Talking Hands nasce all'interno di uno spazio sociale, il CSO Django. Ha preso parte attiva, assieme ad altri soggetti associativi, collettivi politici e gruppi informali, all'occupazione di un'area abbandonata all'incuria da diversi decenni, e partecipato a un percorso di progettazione partecipata con lo scopo di avviare una ridefinizione della destinazione d'uso di un ex caserma. Il recupero di un bene pubblico, attraverso la realizzazione di un centro di servizi innovativi, ha favorito i rapporti interdipendenti tra arte, attivismo politico e inclusione sociale all’interno di una riflessione più ampia nel ridisegno del tessuto urbano della città e nel riequilibrio delle sue funzioni sociali. L’azione partecipativa ci ha fatto comprendere la possibilità di sviluppare le potenzialità dei singoli in relazione al raggiungimento di un obiettivo comune. L'avvio di un processo di ri-significazione dell’area dell'ex caserma Piave e l'applicazione con altri, della propria intelligenza e delle proprie abilità, hanno contribuito alla creazione di un etica collettiva e a dare il via ad una sperimentazione basata su modelli partecipativi e di democrazia dal basso. Talking Hands nasce dai desideri e dalla volontà di tenere assieme più ambiti d’intervento in grado di costruire un dialogo verso l'interno e verso l'esterno. Aderire assieme ad altri soggetti impegnati sul fronte dell'accoglienza e dell'inclusione sociale a tutte le principali mobilitazioni regionali e nazionali ha dato origine a "Side by Side", piattaforma politica che è riuscita a unire soggettività con storie e identità molto diverse tra loro: Centri Sociali, Sindacati Autonomi di Base, la galassia dell'Associazionismo e del Volontariato per la costruzione di un fronte comune in grado di opporsi al crescente sentimento di ostilità se non a forme dichiaratamente razziste e di lotta contro tutte le forme di discriminazione sociale, di classe e di genere.

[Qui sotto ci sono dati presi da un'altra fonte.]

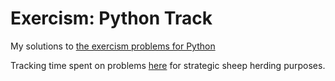 # Exercism: Python Track

My solutions to [the exercism problems for Python](https://exercism.org/tracks/python)

Tracking time spent on problems [here](/.logbook/time.org) for strategic sheep herding purposes.
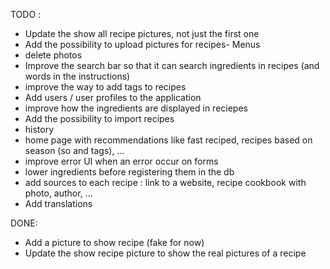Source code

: TODO : 
- Update the show all recipe pictures, not just the first one
- Add the possibility to upload pictures for recipes- Menus
- delete photos
- Improve the search bar so that it can search ingredients in recipes (and words in the instructions)
- improve the way to add tags to recipes
- Add users / user profiles to the application
- improve how the ingredients are displayed in reciepes
- Add the possibility to import recipes
- history
- home page with recommendations like fast reciped, recipes based on season (so and tags), ...
- improve error UI when an error occur on forms
- lower ingredients before registering them in the db
- add sources to each recipe : link to a website, recipe cookbook with photo, author, ...
- Add translations

DONE: 
- Add a picture to show recipe (fake for now)
- Update the show recipe picture to show the real pictures of a recipe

Crediamo sia necessario e urgente ripensare la cultura come a qualcosa di aperto al dialogo a all'incontro con l'altro. "La cultura non è un blocco omogeneo e immutabile bensì un organismo vivente che dall'inizio della storia dell'umanità interagisce con il suo ambiente, venendo a contatto con altre culture" (Michel Serres, 1974). In questa prospettiva non crediamo possibile fare cultura senza cercare di costruire una relazione tra la propria esperienza e quella degli altri. La prospettiva multiculturalista ha evidenziato il rischio di assumere un carattere statico, non si può considerare la cultura come la semplice somma dei particolari mondi di vita, regolata da meccanismi di convivenza tra differenze di ordine etnico, culturale e religioso, senza considerare la possibilità di creare uno spazio "inter" culturale. Crediamo sia necessario riconoscere l'aspetto di normalità della mixité culturale in modo da eliminare vecchie impostazioni biologiche in merito alla paura degli incontri meticci specie In un contesto in cui il sistema economico globale favorisce scambi di merci e di persone e il sistema informativo di massa consente di vedere ciò che accade altrove, rendendo l'incontro soggetto a continue negoziazioni. Crediamo che le nostre differenze sono modi diversi di incarnare una comune dignità umana e che sul piano politico sia necessario costruire degli spazi in cui possano avvenire quelle che Seyla Benhabib definisce delle interazioni democratiche, vale a dire una serie di processi attraverso i quali le identità individuali e collettive rendono fluide e negoziabili le differenze, tra "noi" e "loro", rimettendo in discussione e aggiornando i principi di inclusione. Talking Hands si riconosce in questo spazio, un luogo che rafforza l'idea che la democrazia è sempre da costruire e che senza avere la presunzione di aver capito il segreto di un dialogo trasparente tra persone, cerca di dare delle risposte progettuali che tengano conto delle esigenze e delle sensibilità dei partecipanti.
La nostra filosofia ha origine negli spazi di democrazia dove il design risponde ai bisogni reali dei partecipanti.